_Work instructions_
Copy nothing but the lines from the opening of the entries through the line that contains "G04 Gerber Fmt", exactly as written. Drop the pictures.

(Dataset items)
BEGIN

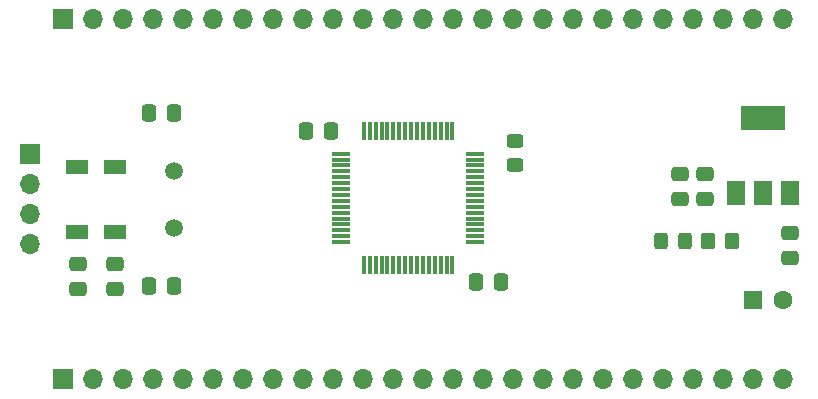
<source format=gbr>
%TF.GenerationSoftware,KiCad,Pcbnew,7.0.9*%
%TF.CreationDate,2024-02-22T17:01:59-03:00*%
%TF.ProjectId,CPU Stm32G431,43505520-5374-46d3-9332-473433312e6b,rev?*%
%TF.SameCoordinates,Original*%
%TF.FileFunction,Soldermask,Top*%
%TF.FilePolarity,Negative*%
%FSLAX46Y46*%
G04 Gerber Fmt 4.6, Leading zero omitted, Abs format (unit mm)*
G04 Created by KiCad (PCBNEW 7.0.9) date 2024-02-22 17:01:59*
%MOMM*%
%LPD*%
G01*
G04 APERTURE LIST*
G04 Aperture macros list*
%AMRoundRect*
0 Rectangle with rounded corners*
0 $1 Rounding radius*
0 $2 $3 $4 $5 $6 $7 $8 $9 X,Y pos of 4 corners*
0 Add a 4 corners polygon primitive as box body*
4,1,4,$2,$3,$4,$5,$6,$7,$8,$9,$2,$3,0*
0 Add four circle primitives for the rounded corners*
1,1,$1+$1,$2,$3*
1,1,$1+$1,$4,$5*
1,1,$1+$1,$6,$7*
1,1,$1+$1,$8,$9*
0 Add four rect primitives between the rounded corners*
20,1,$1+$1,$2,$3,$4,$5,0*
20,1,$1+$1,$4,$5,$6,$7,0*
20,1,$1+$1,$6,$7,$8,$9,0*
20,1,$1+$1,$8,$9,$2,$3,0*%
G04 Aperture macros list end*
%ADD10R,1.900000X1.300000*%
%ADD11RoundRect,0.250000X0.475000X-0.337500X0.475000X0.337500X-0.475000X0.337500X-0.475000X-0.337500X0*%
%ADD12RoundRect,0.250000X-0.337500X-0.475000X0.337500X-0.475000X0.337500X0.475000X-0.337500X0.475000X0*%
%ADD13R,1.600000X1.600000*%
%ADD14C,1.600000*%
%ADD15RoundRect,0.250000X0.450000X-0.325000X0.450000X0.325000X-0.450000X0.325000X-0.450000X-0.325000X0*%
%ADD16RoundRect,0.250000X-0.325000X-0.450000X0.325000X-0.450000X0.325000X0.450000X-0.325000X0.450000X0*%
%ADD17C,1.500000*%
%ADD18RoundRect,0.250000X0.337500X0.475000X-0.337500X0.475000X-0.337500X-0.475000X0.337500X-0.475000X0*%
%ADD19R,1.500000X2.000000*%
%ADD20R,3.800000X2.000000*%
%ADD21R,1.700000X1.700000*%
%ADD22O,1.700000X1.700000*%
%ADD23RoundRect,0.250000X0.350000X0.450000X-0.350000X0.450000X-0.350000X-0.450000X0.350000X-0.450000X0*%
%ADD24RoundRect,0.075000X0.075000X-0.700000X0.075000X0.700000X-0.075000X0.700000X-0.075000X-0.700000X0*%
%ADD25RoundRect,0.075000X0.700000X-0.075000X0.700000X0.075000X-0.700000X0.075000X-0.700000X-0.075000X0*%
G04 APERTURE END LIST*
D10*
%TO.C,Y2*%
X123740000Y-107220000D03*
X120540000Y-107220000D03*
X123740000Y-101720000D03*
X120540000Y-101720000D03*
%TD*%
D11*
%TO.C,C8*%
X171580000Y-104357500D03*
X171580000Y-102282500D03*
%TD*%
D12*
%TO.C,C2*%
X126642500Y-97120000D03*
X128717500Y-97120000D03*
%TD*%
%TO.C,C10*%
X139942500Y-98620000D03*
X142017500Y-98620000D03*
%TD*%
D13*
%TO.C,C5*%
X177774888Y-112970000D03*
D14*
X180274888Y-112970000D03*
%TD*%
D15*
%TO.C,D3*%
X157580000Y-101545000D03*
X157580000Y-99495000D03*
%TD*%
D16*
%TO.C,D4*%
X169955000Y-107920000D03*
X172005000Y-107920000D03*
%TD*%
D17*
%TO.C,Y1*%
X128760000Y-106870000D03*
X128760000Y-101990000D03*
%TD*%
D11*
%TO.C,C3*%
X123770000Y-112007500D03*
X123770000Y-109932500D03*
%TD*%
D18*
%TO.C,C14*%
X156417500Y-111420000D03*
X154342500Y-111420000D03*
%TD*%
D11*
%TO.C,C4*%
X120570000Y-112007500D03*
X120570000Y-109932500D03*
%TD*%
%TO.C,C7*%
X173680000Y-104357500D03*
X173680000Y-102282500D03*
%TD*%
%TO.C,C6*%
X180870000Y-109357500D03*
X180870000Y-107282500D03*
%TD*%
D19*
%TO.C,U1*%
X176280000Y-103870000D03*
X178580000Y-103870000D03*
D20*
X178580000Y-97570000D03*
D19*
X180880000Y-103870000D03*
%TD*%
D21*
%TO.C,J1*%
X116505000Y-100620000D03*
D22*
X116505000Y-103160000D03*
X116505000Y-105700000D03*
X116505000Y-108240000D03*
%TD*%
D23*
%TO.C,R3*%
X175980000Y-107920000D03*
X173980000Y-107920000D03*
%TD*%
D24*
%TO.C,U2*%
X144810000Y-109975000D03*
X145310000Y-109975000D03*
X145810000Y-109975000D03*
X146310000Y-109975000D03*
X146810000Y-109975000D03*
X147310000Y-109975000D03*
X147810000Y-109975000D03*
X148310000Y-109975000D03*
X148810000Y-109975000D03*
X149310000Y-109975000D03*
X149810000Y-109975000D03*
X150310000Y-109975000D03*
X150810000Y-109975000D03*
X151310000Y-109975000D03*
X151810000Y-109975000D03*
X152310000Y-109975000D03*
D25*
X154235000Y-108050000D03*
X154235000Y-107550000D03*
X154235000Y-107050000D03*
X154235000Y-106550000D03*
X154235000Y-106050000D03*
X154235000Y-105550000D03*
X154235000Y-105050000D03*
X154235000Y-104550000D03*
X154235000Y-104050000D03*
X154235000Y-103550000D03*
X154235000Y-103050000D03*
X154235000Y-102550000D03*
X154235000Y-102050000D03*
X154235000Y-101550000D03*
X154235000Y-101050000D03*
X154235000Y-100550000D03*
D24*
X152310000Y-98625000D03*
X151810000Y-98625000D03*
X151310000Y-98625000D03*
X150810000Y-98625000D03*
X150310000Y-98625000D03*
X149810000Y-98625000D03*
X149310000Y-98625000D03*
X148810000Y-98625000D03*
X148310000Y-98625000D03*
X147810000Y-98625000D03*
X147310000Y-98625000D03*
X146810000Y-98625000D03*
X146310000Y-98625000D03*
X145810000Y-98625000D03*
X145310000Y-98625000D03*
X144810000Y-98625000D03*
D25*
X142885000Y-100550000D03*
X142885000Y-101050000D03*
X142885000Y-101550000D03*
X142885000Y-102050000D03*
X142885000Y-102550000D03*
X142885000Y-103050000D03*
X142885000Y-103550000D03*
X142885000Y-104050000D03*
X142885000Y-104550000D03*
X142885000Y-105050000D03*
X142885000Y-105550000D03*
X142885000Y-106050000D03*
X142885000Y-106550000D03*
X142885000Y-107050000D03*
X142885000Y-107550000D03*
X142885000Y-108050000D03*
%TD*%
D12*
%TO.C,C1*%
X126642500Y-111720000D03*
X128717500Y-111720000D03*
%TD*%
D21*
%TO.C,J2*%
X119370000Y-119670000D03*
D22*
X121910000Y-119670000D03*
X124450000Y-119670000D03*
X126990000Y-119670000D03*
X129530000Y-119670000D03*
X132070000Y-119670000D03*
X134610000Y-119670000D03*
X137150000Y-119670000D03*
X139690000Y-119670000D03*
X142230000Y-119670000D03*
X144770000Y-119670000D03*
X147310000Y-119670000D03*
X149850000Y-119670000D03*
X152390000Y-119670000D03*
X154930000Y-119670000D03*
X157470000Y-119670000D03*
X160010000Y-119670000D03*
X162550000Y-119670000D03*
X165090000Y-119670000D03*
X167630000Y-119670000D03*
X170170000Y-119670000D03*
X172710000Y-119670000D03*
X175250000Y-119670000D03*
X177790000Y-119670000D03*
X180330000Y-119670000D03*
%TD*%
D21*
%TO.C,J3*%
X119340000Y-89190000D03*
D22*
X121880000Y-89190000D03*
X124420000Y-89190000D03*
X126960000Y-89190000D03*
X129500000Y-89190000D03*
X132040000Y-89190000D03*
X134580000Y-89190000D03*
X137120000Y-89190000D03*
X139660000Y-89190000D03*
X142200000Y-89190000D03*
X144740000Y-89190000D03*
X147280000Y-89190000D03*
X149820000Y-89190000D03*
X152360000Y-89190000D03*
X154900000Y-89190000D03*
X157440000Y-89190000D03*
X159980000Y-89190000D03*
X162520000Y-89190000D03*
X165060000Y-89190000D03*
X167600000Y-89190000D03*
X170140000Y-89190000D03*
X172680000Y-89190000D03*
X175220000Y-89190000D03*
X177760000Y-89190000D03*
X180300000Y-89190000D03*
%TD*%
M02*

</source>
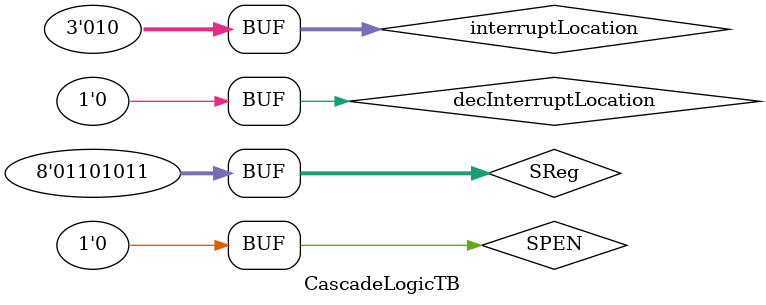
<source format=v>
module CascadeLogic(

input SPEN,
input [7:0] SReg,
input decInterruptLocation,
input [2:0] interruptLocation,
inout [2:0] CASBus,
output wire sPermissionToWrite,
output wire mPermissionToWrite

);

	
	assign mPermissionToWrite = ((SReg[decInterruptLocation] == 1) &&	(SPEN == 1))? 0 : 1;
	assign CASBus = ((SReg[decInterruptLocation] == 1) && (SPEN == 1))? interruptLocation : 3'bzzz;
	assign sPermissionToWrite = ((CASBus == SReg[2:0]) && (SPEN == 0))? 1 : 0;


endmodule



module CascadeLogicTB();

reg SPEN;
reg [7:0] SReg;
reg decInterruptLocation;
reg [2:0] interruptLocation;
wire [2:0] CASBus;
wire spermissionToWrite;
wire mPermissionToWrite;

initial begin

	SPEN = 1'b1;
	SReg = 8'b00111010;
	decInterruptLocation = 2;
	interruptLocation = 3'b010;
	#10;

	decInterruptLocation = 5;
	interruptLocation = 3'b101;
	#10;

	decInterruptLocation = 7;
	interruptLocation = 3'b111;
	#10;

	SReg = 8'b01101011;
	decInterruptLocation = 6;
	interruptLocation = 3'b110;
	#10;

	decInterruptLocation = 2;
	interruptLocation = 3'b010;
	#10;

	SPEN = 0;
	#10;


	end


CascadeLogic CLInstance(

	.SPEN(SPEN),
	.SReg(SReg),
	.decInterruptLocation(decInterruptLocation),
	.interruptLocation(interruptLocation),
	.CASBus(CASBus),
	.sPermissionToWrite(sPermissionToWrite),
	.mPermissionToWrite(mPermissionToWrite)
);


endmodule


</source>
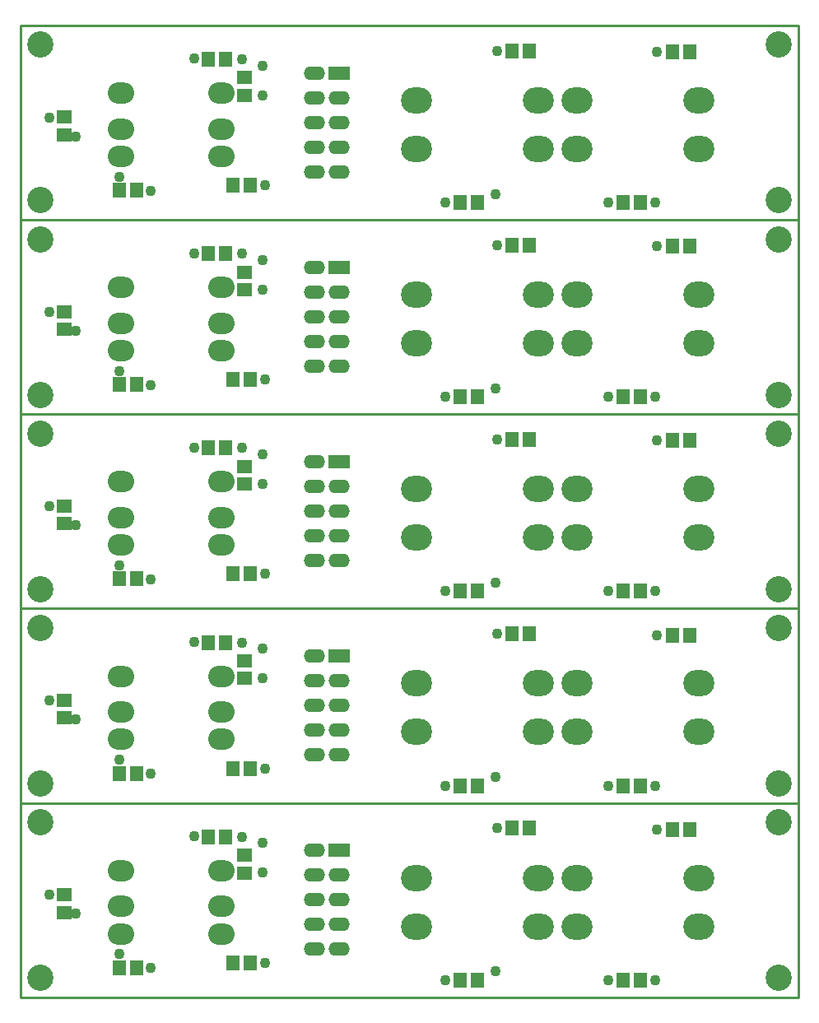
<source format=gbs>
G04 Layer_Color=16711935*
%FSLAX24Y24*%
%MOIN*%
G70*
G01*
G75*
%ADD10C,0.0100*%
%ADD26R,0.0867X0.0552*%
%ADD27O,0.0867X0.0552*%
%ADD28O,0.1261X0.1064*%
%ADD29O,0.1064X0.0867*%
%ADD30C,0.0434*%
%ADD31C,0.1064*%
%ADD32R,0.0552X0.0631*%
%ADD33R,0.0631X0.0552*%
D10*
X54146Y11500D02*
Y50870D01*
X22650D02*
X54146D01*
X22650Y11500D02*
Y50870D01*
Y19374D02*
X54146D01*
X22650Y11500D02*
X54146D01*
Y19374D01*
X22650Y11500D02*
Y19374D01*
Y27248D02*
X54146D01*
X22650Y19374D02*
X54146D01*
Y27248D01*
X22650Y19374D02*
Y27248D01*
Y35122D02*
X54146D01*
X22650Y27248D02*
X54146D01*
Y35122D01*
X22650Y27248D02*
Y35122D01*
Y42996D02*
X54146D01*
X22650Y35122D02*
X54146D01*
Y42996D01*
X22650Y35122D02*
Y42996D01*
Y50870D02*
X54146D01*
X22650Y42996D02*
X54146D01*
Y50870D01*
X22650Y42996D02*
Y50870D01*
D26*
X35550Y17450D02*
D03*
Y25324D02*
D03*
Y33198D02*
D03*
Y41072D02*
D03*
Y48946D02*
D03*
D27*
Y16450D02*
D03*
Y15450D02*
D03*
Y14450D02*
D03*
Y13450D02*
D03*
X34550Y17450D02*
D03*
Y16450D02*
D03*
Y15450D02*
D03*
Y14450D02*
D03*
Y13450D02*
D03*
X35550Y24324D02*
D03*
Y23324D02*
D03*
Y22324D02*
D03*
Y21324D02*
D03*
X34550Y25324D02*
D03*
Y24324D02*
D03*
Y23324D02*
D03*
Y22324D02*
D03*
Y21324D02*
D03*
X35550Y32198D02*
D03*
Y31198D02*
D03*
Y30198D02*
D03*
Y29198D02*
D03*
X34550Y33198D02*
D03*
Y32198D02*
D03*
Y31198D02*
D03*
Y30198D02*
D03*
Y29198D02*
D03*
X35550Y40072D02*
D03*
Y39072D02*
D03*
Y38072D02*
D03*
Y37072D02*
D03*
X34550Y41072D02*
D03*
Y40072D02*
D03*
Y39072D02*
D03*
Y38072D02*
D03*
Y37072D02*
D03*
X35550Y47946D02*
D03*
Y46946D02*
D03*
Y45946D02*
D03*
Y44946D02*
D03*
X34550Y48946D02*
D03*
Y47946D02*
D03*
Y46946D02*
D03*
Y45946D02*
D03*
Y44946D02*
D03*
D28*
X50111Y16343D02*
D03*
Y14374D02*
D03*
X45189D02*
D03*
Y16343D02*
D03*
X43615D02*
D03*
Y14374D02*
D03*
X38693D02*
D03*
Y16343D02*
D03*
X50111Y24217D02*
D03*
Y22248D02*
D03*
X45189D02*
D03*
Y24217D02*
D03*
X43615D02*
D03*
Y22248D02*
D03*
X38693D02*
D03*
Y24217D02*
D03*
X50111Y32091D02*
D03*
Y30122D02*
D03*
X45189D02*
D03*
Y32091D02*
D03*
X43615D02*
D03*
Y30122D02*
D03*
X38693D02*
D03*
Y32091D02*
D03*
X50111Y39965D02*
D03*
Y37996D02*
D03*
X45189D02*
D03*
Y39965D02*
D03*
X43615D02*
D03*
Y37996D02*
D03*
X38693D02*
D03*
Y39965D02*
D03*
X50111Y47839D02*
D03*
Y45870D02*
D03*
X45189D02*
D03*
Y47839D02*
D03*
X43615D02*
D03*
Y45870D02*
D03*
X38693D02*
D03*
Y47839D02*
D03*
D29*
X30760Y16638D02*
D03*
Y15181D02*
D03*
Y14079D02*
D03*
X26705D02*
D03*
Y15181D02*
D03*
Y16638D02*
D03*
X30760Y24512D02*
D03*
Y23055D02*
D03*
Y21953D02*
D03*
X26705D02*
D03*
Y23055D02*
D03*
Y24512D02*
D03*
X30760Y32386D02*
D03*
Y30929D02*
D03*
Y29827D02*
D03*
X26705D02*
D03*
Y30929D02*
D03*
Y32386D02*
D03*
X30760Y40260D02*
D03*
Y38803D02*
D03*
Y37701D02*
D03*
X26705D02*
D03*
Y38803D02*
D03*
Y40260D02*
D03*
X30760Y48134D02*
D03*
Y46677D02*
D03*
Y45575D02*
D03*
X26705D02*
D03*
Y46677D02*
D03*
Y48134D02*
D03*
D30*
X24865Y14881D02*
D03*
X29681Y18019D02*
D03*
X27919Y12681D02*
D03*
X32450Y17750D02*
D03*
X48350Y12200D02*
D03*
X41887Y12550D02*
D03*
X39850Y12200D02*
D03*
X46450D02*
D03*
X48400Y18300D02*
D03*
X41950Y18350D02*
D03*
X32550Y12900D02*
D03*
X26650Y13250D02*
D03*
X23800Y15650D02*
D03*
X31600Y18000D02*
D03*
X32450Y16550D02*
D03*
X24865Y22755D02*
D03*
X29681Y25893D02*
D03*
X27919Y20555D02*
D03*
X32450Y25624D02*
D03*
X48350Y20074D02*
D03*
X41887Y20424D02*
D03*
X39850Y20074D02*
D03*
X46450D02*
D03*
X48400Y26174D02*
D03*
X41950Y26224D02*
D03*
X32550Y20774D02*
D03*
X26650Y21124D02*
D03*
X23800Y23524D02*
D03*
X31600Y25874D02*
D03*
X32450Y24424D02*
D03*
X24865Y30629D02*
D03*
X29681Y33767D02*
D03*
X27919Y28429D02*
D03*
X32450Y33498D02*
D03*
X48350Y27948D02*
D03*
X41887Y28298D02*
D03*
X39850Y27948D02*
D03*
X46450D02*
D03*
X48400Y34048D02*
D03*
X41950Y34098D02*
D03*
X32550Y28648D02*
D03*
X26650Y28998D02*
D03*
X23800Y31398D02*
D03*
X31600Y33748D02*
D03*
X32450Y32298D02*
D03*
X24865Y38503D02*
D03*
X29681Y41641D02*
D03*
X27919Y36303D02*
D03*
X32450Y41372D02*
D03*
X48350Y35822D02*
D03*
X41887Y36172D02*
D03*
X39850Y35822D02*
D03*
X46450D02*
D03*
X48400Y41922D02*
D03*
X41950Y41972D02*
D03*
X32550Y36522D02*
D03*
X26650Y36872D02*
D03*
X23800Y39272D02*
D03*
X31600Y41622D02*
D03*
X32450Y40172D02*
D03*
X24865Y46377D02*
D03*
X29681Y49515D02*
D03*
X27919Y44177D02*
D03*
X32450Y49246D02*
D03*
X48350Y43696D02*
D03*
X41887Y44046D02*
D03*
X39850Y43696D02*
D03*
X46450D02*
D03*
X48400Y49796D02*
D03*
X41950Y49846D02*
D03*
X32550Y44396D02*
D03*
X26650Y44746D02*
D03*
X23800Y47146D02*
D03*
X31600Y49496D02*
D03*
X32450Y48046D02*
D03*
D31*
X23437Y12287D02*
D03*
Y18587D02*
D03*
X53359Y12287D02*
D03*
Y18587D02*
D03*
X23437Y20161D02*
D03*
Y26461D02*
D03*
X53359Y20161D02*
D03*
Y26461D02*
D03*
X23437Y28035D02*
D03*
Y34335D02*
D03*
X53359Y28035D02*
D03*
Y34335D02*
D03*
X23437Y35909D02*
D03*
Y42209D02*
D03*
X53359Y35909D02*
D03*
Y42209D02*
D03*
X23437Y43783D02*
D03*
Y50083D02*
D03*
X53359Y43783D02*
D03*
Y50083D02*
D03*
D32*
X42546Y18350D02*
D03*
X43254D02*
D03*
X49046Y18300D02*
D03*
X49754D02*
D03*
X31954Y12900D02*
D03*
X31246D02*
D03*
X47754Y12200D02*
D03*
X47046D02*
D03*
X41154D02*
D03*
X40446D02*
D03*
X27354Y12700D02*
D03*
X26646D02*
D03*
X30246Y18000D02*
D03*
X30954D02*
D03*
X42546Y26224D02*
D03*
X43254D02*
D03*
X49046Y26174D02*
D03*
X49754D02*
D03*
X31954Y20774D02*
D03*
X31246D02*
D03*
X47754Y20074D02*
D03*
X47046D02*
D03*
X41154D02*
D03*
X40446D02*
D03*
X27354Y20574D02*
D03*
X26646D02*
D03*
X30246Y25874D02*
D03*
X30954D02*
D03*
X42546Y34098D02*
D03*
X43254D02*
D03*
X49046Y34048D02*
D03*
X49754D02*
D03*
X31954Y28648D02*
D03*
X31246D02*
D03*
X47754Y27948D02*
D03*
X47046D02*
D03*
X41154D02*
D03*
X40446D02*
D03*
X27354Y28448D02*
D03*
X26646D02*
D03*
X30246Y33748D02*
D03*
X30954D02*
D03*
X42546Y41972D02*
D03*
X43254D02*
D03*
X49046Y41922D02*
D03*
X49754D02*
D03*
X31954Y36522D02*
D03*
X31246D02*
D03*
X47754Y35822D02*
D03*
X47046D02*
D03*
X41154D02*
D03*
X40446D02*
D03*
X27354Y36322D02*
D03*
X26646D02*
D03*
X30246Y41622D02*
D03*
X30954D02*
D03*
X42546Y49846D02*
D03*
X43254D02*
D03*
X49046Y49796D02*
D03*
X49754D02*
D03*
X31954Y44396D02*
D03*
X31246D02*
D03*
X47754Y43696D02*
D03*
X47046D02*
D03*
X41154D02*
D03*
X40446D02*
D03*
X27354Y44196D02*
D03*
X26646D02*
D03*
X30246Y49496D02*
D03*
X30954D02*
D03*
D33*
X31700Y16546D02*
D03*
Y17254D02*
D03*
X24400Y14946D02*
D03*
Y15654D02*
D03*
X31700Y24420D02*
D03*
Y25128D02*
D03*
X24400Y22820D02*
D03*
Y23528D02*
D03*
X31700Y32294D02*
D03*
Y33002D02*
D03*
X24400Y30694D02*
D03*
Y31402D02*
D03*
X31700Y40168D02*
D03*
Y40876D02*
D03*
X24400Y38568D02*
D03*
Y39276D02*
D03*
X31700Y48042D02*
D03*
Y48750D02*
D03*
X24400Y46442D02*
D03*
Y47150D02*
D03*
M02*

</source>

END

_Written reply_
<source format=gbr>
%TF.GenerationSoftware,KiCad,Pcbnew,7.0.9*%
%TF.CreationDate,2024-02-22T17:01:59-03:00*%
%TF.ProjectId,CPU Stm32G431,43505520-5374-46d3-9332-473433312e6b,rev?*%
%TF.SameCoordinates,Original*%
%TF.FileFunction,Soldermask,Top*%
%TF.FilePolarity,Negative*%
%FSLAX46Y46*%
G04 Gerber Fmt 4.6, Leading zero omitted, Abs format (unit mm)*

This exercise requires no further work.